**TASK TO CARRY OUT:** Rewrite everything from the start of the records down to the line containing "family: Parulidae", with "common name" changed to "vernacular name" and nothing else altered.

**DATA EXCERPTS:**
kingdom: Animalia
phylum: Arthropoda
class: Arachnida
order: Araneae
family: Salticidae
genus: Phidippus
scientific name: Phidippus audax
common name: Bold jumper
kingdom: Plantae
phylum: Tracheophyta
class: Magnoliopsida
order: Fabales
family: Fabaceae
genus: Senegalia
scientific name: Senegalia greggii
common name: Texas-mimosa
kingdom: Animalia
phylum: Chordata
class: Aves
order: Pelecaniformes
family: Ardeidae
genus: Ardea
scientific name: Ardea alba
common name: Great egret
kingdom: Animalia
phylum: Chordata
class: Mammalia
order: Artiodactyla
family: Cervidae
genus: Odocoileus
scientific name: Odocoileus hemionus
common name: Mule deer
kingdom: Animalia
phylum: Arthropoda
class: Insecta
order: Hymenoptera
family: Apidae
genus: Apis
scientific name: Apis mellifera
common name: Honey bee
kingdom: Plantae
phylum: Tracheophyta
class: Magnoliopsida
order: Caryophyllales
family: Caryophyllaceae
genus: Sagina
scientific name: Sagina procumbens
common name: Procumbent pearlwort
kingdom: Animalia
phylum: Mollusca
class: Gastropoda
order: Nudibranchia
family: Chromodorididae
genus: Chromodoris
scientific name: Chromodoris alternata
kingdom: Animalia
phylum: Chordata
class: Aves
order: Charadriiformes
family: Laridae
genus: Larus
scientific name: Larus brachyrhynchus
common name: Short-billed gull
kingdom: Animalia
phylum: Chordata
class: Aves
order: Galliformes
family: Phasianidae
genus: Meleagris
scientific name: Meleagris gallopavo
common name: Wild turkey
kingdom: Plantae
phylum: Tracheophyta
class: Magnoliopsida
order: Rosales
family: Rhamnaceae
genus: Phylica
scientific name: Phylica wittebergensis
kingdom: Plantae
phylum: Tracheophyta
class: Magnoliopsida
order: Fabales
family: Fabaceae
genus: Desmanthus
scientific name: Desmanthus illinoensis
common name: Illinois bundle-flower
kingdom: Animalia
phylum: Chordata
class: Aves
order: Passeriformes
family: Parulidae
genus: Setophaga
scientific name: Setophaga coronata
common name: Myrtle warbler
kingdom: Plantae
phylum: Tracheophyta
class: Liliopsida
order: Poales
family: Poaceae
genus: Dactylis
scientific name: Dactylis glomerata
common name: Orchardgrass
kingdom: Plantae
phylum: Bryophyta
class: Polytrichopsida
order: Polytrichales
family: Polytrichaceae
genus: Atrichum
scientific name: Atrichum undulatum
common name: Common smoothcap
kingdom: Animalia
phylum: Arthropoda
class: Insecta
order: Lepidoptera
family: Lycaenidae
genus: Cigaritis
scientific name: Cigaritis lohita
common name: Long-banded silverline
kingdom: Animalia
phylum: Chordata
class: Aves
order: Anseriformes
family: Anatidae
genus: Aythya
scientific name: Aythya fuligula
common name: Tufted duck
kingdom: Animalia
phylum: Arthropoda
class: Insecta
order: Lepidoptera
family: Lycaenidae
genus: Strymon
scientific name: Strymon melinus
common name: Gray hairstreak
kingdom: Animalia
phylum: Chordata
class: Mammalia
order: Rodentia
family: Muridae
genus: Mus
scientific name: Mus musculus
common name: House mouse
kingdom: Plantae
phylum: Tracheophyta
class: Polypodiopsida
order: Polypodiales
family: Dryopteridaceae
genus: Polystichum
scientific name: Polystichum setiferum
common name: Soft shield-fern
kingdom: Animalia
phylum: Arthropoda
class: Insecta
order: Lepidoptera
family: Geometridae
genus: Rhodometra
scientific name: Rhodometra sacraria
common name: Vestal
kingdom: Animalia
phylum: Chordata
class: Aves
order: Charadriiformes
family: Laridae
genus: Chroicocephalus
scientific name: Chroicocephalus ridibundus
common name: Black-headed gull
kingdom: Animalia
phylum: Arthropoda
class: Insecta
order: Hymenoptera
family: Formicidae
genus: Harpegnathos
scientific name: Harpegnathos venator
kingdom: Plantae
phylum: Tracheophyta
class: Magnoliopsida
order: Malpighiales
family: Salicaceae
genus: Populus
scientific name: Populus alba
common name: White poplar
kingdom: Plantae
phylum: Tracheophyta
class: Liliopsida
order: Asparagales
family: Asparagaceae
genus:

**FINAL RESULT:**
kingdom: Animalia
phylum: Arthropoda
class: Arachnida
order: Araneae
family: Salticidae
genus: Phidippus
scientific name: Phidippus audax
vernacular name: Bold jumper
kingdom: Plantae
phylum: Tracheophyta
class: Magnoliopsida
order: Fabales
family: Fabaceae
genus: Senegalia
scientific name: Senegalia greggii
vernacular name: Texas-mimosa
kingdom: Animalia
phylum: Chordata
class: Aves
order: Pelecaniformes
family: Ardeidae
genus: Ardea
scientific name: Ardea alba
vernacular name: Great egret
kingdom: Animalia
phylum: Chordata
class: Mammalia
order: Artiodactyla
family: Cervidae
genus: Odocoileus
scientific name: Odocoileus hemionus
vernacular name: Mule deer
kingdom: Animalia
phylum: Arthropoda
class: Insecta
order: Hymenoptera
family: Apidae
genus: Apis
scientific name: Apis mellifera
vernacular name: Honey bee
kingdom: Plantae
phylum: Tracheophyta
class: Magnoliopsida
order: Caryophyllales
family: Caryophyllaceae
genus: Sagina
scientific name: Sagina procumbens
vernacular name: Procumbent pearlwort
kingdom: Animalia
phylum: Mollusca
class: Gastropoda
order: Nudibranchia
family: Chromodorididae
genus: Chromodoris
scientific name: Chromodoris alternata
kingdom: Animalia
phylum: Chordata
class: Aves
order: Charadriiformes
family: Laridae
genus: Larus
scientific name: Larus brachyrhynchus
vernacular name: Short-billed gull
kingdom: Animalia
phylum: Chordata
class: Aves
order: Galliformes
family: Phasianidae
genus: Meleagris
scientific name: Meleagris gallopavo
vernacular name: Wild turkey
kingdom: Plantae
phylum: Tracheophyta
class: Magnoliopsida
order: Rosales
family: Rhamnaceae
genus: Phylica
scientific name: Phylica wittebergensis
kingdom: Plantae
phylum: Tracheophyta
class: Magnoliopsida
order: Fabales
family: Fabaceae
genus: Desmanthus
scientific name: Desmanthus illinoensis
vernacular name: Illinois bundle-flower
kingdom: Animalia
phylum: Chordata
class: Aves
order: Passeriformes
family: Parulidae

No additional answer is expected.